-- Opening Marker --
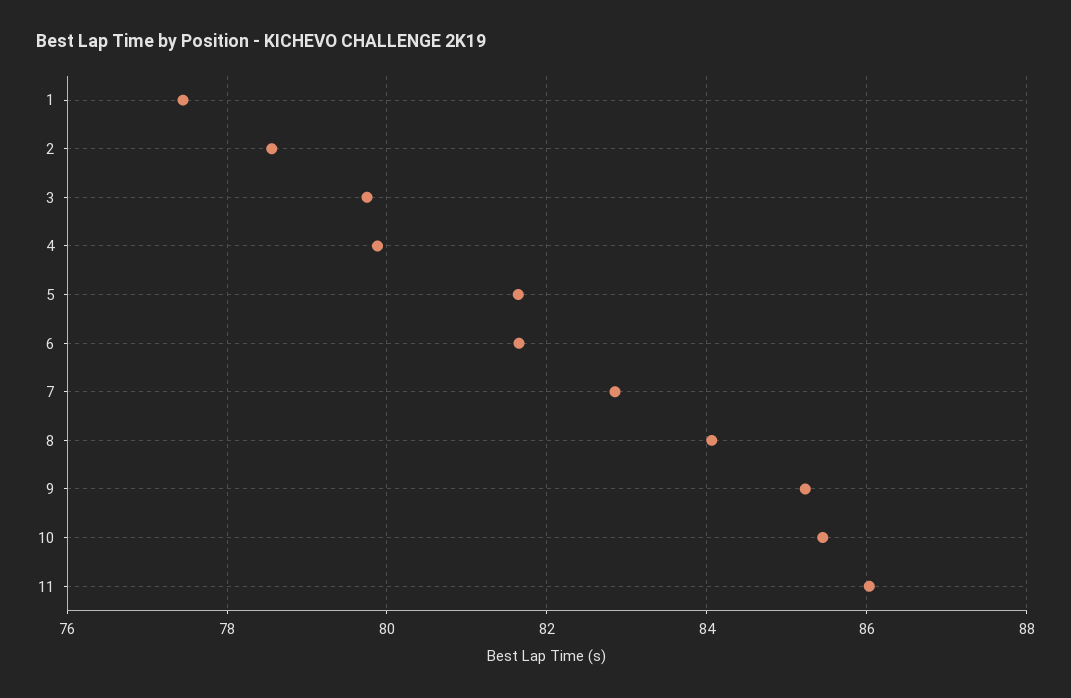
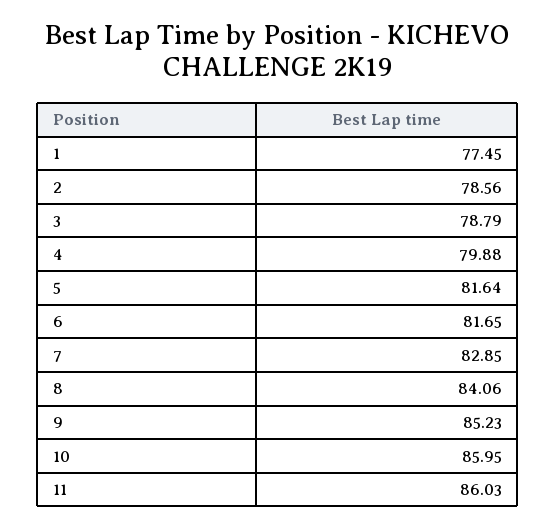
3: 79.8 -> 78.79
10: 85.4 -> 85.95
-- Closing Marker --
-- Opening Marker --
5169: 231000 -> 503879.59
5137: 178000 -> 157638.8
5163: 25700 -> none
-- Closing Marker --
- [Your assignment]: The answer is the lines above between the line holding "5169: 231000 -> 503879.59" and the line holding "5163: 25700 -> none", inclusive, each written out exactly, and no others.

- [Solution for this exercise]:
5169: 231000 -> 503879.59
5137: 178000 -> 157638.8
5163: 25700 -> none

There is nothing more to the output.